READ MF!
Requirements
API
/crawl
/search
Estimation
Storage
Assume 1 billion web pages are downloaded every month. Each page is 500KB. So 1 Billion * 500K = 500TB/month. So 1 year is 500 * 12 = 6PB/year and 30PB/5 years.
1B /30 days/90000 secs = 400pages/sec
Database
Design
- Search Engine
- Web archiving
- Web mining
- Web monitoring
DFS vs BFS for Crawling
- We can crawl sub URL’s by DFS (depth first search) or BFS (breadth first search) starting from root page and traverse inside. BFS with queue is recommended here so that we can keep adding the URL’s to the queue as FIFO (First in First Out).
Seed URL
A web crawler starts with a URL to visit, called the seeds.
Crawl Frontier
Ensures politeness and prioritization.
Sending too many requests is considered impolite and even a DOS attack. General idea is to download one game at a time from the same host. A delay can be added between the two downloads. Each downloader consumes only from one partition like Kafka and has a delay between two messages.

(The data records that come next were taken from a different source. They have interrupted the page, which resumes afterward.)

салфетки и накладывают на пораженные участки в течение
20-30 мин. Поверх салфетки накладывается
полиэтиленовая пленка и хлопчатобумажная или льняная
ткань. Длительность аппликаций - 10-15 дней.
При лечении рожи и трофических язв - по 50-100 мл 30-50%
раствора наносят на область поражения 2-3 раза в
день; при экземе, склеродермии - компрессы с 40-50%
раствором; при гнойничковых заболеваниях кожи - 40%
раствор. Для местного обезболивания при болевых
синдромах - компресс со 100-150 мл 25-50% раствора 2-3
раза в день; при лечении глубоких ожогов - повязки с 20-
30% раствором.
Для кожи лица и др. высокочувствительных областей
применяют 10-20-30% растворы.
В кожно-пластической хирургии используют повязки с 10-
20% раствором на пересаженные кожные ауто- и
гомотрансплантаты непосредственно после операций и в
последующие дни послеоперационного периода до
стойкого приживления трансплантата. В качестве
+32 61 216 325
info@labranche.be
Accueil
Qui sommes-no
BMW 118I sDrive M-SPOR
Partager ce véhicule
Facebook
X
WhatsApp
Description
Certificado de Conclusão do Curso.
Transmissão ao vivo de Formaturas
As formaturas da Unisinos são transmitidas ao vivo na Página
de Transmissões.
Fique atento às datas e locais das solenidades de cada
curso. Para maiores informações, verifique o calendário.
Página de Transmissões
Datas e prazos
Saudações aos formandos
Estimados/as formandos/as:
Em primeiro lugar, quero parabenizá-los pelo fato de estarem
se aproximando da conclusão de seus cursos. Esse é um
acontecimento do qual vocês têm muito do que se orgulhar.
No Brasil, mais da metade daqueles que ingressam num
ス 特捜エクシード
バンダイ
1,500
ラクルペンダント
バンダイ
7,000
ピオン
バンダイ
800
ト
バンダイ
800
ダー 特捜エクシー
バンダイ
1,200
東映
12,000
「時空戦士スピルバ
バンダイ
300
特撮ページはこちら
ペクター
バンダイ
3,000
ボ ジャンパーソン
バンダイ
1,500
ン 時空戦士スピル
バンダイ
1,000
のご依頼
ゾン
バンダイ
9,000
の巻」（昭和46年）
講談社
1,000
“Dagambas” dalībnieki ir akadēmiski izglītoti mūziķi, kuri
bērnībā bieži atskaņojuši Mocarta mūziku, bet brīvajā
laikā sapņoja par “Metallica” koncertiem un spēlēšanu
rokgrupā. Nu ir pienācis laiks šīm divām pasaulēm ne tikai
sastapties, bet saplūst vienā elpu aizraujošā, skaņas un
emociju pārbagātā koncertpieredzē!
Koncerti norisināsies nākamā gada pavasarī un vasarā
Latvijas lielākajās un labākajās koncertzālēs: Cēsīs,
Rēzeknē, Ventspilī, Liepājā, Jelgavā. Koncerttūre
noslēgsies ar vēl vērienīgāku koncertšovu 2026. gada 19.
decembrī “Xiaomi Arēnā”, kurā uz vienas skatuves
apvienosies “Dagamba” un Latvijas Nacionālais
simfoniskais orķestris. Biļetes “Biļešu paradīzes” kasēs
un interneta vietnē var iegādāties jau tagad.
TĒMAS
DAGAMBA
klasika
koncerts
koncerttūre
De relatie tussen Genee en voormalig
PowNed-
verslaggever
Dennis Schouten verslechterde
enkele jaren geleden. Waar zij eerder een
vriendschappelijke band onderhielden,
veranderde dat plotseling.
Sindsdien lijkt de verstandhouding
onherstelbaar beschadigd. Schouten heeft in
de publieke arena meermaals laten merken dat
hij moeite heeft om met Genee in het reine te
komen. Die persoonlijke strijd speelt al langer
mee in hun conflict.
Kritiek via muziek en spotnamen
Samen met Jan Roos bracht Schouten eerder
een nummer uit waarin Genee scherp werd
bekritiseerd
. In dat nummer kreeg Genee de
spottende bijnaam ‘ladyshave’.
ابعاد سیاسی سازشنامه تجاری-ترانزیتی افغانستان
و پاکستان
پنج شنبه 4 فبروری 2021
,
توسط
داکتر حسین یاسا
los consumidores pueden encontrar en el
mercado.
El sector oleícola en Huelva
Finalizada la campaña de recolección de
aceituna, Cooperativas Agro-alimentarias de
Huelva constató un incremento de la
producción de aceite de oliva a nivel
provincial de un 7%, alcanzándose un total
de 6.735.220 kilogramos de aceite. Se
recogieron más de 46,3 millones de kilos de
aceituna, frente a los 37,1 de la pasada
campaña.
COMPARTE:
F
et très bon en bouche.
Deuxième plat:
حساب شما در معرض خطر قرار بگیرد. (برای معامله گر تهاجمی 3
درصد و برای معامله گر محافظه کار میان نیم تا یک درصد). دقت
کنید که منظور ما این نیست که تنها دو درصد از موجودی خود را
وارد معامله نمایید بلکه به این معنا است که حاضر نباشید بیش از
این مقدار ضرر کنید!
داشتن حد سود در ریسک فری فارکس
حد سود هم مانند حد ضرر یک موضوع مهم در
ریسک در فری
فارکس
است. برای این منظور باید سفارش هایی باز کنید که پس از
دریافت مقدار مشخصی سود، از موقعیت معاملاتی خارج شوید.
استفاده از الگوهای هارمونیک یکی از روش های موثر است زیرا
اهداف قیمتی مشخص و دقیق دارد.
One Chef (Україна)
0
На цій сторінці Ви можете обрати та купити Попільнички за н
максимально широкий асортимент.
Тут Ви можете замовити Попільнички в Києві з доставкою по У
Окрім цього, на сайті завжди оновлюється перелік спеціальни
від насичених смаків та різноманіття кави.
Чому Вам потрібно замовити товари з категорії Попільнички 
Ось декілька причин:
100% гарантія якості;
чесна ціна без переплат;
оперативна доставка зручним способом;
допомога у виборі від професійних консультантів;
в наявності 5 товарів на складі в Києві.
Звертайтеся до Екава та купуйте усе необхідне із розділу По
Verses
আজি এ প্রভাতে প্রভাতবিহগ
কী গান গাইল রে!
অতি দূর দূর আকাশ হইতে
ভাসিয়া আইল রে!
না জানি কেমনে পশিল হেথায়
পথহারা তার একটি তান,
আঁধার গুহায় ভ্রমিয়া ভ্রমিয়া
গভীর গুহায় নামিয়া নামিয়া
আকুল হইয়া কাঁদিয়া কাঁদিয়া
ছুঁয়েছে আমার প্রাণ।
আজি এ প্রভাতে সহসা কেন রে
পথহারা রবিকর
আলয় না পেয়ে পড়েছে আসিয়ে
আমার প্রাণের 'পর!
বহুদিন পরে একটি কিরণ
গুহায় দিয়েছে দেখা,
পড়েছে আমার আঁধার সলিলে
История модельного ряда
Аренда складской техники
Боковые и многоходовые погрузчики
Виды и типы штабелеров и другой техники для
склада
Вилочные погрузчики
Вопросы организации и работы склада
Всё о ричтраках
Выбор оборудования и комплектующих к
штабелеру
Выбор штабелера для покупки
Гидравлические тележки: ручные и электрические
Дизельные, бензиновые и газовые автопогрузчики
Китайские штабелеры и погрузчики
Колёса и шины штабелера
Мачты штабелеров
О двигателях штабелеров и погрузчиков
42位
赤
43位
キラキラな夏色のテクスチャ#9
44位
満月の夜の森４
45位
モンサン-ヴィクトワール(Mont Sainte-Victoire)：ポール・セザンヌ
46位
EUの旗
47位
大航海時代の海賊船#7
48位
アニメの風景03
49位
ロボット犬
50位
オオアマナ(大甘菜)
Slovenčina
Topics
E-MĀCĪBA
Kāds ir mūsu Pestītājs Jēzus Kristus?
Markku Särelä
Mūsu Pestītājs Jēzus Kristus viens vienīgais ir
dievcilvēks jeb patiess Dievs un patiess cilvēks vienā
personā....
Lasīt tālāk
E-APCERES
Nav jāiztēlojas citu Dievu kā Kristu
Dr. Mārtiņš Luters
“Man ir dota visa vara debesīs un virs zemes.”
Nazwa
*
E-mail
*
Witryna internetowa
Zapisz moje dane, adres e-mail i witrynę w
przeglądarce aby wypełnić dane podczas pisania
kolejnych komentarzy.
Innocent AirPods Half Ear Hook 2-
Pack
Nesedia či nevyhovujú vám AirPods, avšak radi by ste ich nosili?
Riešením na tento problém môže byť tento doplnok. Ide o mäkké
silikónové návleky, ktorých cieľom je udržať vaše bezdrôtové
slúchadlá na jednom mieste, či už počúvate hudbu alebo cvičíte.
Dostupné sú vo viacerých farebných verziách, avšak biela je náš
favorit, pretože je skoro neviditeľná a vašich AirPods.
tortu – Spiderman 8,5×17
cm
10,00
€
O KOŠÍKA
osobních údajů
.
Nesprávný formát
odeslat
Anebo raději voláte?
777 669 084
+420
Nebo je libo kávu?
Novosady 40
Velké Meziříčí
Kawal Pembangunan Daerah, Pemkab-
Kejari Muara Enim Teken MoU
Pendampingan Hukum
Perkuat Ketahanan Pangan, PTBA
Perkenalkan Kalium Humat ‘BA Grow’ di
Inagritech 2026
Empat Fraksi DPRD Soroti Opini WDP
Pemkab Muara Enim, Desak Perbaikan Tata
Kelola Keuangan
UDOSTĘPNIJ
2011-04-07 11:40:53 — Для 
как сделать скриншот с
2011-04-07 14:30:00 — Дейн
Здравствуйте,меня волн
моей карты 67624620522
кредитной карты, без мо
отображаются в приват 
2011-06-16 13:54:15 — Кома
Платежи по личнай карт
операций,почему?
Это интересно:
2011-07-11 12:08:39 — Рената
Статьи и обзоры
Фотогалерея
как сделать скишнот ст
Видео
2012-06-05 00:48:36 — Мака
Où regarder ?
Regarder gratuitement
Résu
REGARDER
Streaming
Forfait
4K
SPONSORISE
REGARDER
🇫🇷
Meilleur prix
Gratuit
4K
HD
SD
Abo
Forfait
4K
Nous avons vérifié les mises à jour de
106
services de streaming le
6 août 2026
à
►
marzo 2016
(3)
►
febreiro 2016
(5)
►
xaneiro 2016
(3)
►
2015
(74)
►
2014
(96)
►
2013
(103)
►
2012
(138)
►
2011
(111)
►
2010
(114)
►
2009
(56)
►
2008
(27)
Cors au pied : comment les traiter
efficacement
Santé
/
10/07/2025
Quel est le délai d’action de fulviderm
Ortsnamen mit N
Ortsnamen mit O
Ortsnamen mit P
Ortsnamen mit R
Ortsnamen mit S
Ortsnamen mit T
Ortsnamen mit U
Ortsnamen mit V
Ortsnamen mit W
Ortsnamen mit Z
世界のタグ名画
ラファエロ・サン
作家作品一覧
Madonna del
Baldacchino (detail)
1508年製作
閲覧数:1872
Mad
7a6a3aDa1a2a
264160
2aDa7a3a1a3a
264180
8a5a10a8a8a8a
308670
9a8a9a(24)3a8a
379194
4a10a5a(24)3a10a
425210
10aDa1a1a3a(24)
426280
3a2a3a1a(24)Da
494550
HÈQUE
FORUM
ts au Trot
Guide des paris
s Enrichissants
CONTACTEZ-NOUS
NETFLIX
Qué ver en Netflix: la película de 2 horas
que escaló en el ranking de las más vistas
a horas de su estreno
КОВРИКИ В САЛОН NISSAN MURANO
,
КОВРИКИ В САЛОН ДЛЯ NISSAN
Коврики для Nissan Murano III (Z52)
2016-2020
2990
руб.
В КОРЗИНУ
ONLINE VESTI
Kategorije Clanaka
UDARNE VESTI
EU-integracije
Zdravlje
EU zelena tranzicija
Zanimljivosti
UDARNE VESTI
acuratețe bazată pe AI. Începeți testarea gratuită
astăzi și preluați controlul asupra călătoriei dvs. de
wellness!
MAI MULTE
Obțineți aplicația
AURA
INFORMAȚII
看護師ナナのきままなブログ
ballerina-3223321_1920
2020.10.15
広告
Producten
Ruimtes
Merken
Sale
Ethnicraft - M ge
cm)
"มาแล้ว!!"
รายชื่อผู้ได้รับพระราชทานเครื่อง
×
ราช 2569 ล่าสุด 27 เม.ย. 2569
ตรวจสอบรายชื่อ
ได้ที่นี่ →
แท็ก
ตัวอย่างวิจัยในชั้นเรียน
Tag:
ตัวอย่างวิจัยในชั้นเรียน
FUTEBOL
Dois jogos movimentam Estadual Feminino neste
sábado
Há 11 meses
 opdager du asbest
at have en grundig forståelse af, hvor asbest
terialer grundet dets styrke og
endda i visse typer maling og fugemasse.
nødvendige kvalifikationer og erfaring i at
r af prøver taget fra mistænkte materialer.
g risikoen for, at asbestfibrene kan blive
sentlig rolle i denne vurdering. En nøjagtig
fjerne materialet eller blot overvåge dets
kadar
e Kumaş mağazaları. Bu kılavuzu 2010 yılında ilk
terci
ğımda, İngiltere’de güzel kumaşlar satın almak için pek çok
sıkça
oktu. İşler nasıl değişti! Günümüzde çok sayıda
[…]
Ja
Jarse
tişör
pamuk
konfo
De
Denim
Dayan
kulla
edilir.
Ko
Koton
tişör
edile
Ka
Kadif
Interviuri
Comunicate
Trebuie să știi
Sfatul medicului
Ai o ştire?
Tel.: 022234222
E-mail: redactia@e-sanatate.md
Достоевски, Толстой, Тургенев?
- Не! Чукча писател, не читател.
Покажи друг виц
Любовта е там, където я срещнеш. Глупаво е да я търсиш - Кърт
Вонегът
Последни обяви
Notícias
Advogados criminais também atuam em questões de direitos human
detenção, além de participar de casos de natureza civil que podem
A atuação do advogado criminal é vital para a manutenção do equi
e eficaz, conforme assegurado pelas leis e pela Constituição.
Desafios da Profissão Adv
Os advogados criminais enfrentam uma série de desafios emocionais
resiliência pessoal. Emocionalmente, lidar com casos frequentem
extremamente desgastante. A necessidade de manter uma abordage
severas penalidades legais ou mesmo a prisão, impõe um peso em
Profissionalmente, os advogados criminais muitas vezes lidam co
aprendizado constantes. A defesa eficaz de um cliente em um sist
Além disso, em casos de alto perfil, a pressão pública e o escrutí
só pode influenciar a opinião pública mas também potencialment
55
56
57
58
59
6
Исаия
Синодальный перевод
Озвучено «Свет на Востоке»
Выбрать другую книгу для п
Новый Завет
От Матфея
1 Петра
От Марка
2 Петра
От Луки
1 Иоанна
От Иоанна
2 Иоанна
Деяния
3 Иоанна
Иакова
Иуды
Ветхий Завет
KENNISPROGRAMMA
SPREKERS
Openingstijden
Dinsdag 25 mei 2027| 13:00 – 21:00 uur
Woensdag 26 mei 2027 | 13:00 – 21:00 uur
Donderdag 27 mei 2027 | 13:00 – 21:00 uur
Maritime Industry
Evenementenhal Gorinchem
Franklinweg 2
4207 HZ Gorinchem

The Crawl-delay directive. In case it was absent, subsequent requests to the same domain needed to be spaced out by a conservative number of seconds (e.g. 15 seconds). This was to ensure that the crawler didn’t cause an unexpected load on websites.
URLs are prioritized based on their usefulness (Google PageRank). Topics with higher priority are consumed first. Larry Page once described the perfect search engine as understanding exactly what you mean and giving you back exactly what you want.
Front Queues are for prioritization and back queues are for politeness.
URL Fetcher
Given a URL from URL Frontier identify the DNS and later fetch the IP and pass it to the URL Renderer. Here we can also validate against the robot.txt to make certain parts of the website’s are not crawled as per the robots.txt.
Custom DNS Server
DNS name resolution will be a big bottleneck of our crawlers given the number of URLs we will be working with. To avoid repeated requests, we can start caching DNS results by building our local DNS server.
URL Renderer
URL Renderer download’s the web document corresponding to a given URL using the appropriate network protocol like HTTP (Here we can discuss on if we have to use any other protocol like FTP). Here instead of downloading a document multiple times, we Cache the document locally.
Content Extractor (Document Stream Reader)
We can use an input stream reader that reads the entire content of the document downloaded from the URL Renderer and can also provide a method to re-read the same document if we pass the same URL. The Content Extractor extracts the content and passes the content (Rabbit MQ or Kafka) to Content Filter Detection and URL Filter Detection
Content Filter Detection (Content De-dupe)
Content Filter detects duplicate content and also filters sensitive content which we do not want to store in our data store. Some potential algorithms are the Jaccard index and cosine similarity. Here we are only filtering text content from the document.
URL Filter Detection (URL De-dupe)
Similar to Content Filtering URL filter is filtering the URL from the given document. We need to be careful the web crawler doesn’t get stuck in an infinite loop, which happens when the graph contains a cycle. This can also be used to blacklist URLs.
Reverse Index Search
Based on the document content. Reverse Index Search will remove markup breaks up the text into multiple terms. It also normalizes the content and converts the query to use boolean operators. Once we have the query it can be used to retrieve the page and snippet given a text.